En realidad no andan descaminados quienes piensan cuando son atrapados que es un caso de mala suerte, porque aquí el delito no se persigue salvo casos muy contados y todo esto en un país donde la legislación es minuciosa y terriblemente punitiva, los legisladores pueden estar meses debatiendo un artículo de una ley que en la práctica nunca será aplicada, salvo que la autoridad competente le coloque a usted en su punto de mira.

Recuerdo todavía el debate en el ayuntamiento de Madrid en 2007 sobre las sanciones a imponer (ahora hasta 1.500 euros) a quien no recogiera los excrementos que su perro depositara en la vía pública. Aquello costó a los contribuyentes una fortuna, considerando el tiempo gastado por sus concejales en el debate y supongo que por las dietas y gastos que cobraron durante aquel tiempo. A título de muestra, ¿saben cuántas denuncias se pusieron en Madrid durante todo el año 2009 por ese motivo?: ninguna. ¿Saben cuántas en total desde 2007?: ocho. Aplicando el conveniente razonamiento –sofisma lo llaman– la conclusión es que en Madrid los perros no defecan o los propietarios están en perfecta sintonía con la ley, y eso que usted y yo nos encontramos continuamente al caminar no son más que espejismos.

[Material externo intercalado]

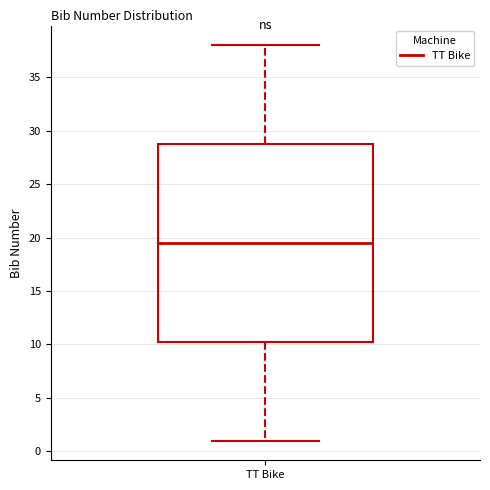

Where does the lower whisker of the box for TT Bike end on the y-axis? The values are not printed on the chart, so give them approximately, as read against the axis.

1.0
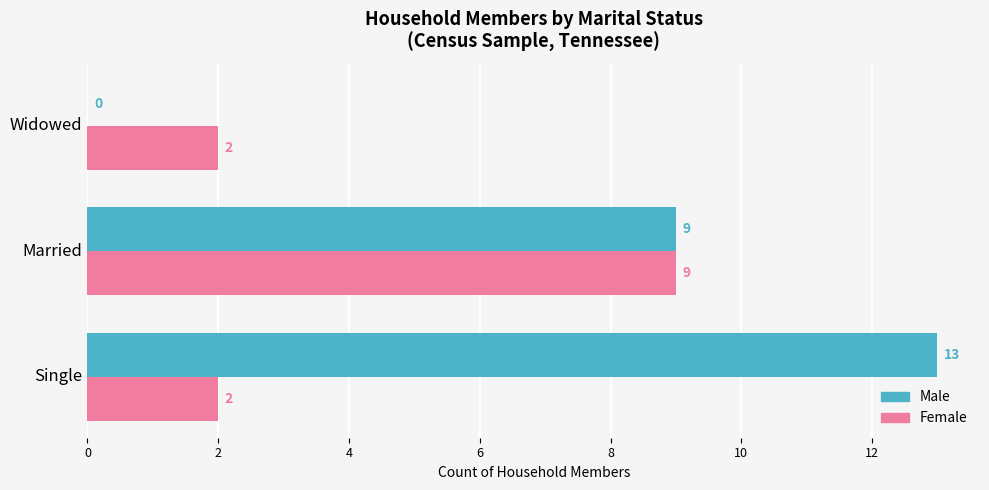

Which category has the highest value across all series?

Single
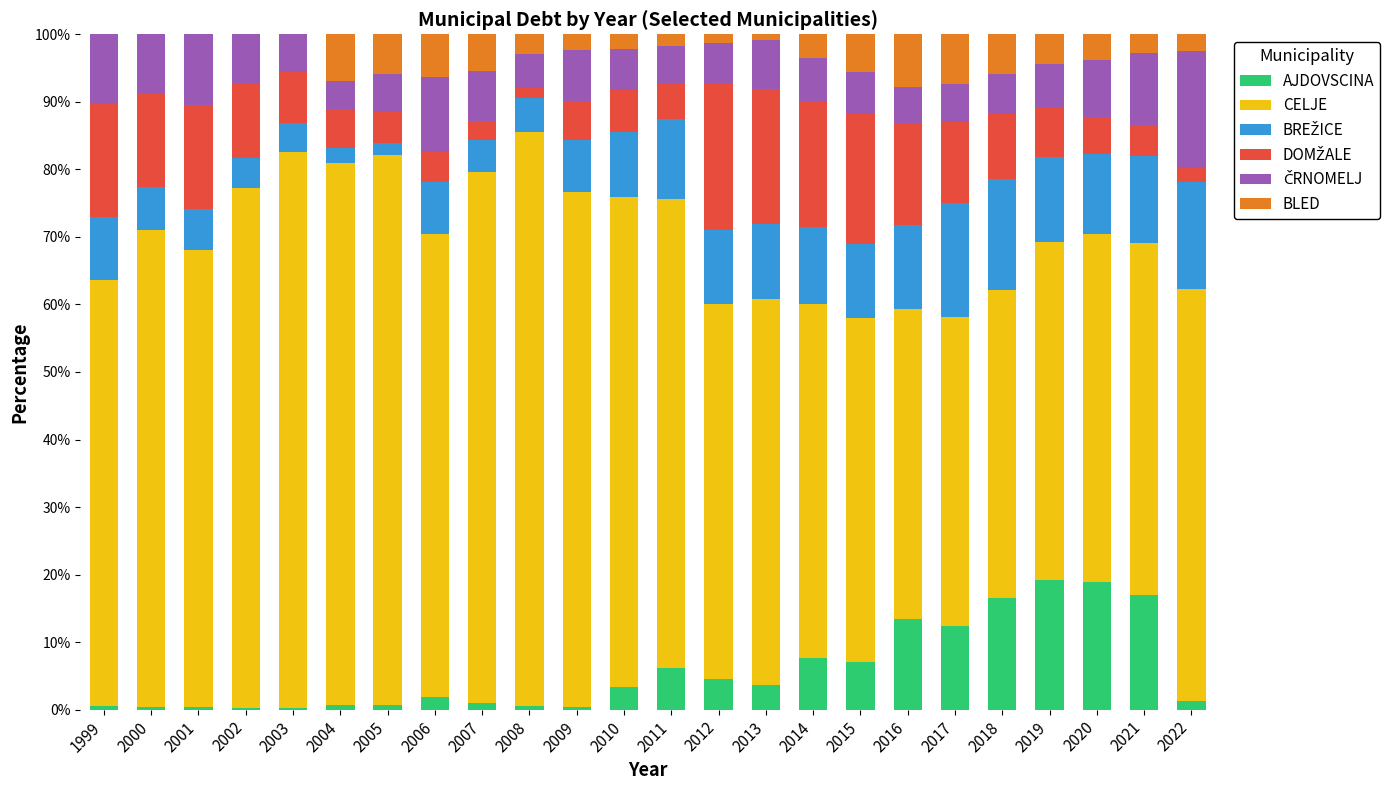

What is the highest value of the AJDOVSCINA series?

19.2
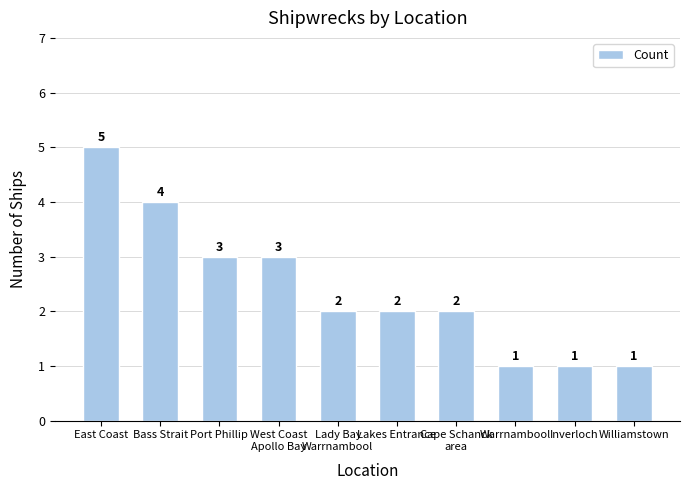

Reading right to left, transcribe all the data shown in this chart.

Williamstown=1	Inverloch=1	Warrnambool=1	Cape Schanck
area=2	Lakes Entrance=2	Lady Bay
Warrnambool=2	West Coast
Apollo Bay=3	Port Phillip=3	Bass Strait=4	East Coast=5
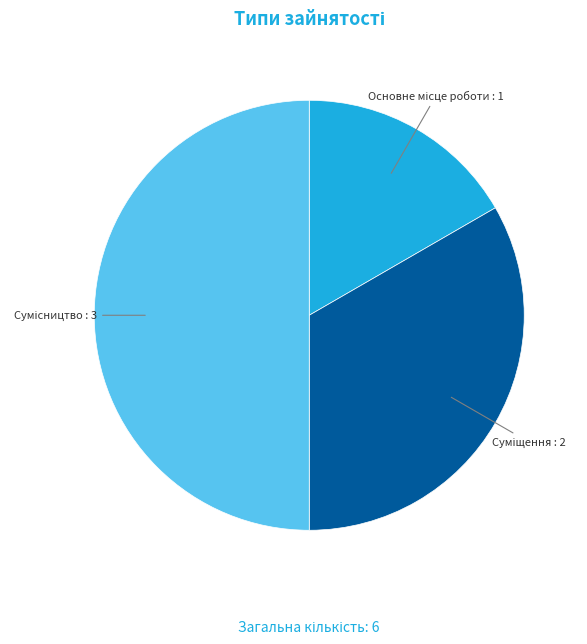

Which slice is the largest?

Сумісництво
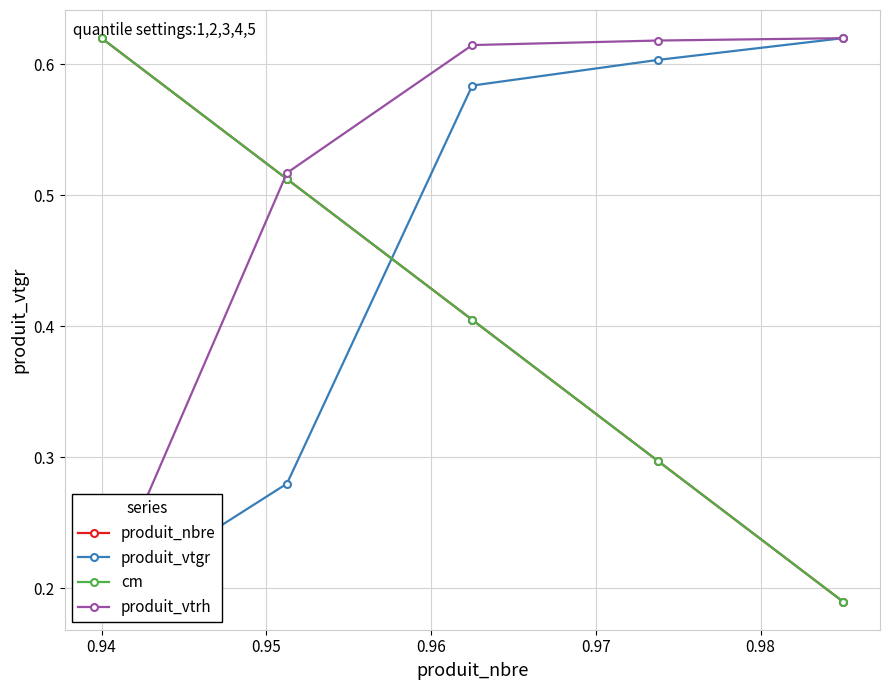

Does the chart display data point markers on the line(s)?

Yes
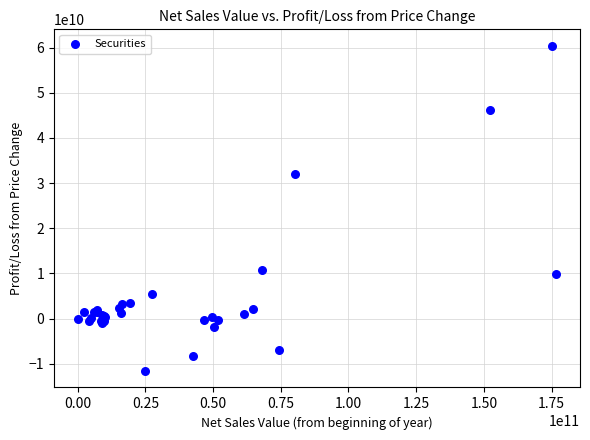

What Y value in the scatter plot is closest to 24410299417?

31942048339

Franco, que es lo más español que ha producido España en toda su historia –más que don Quijote o el propio Cid Campeador– sabía que ése era el procedimiento, y por lo mismo sus leyes eran terriblemente restrictivas, pero sólo se aplicarían cuando al régimen le conviniera. Creo recordar que de ninguna manera podían reunirse más de tres personas sin un permiso previo del Ministerio de la Gobernación. Pero bueno, puede decirme, ¿no había antes reuniones y guateques a miles a los que acudían bastantes y no pasaba nada? Por supuesto, pero si usted era persona no grata para el régimen, podían de repente tirar abajo la puerta de su casa sin más requisito legal ni problema de ninguna clase. No teorizo, conocí un caso.

¿Cuántas personas saben en Madrid que, de acuerdo con las ordenanzas municipales, si dejan su coche aparcado en la vía pública más de 48 horas en el mismo lugar, puede llevárselo la grúa? Tome nota y procure que ningún municipal le coja ojeriza. Esos guindillas pueden ser terribles.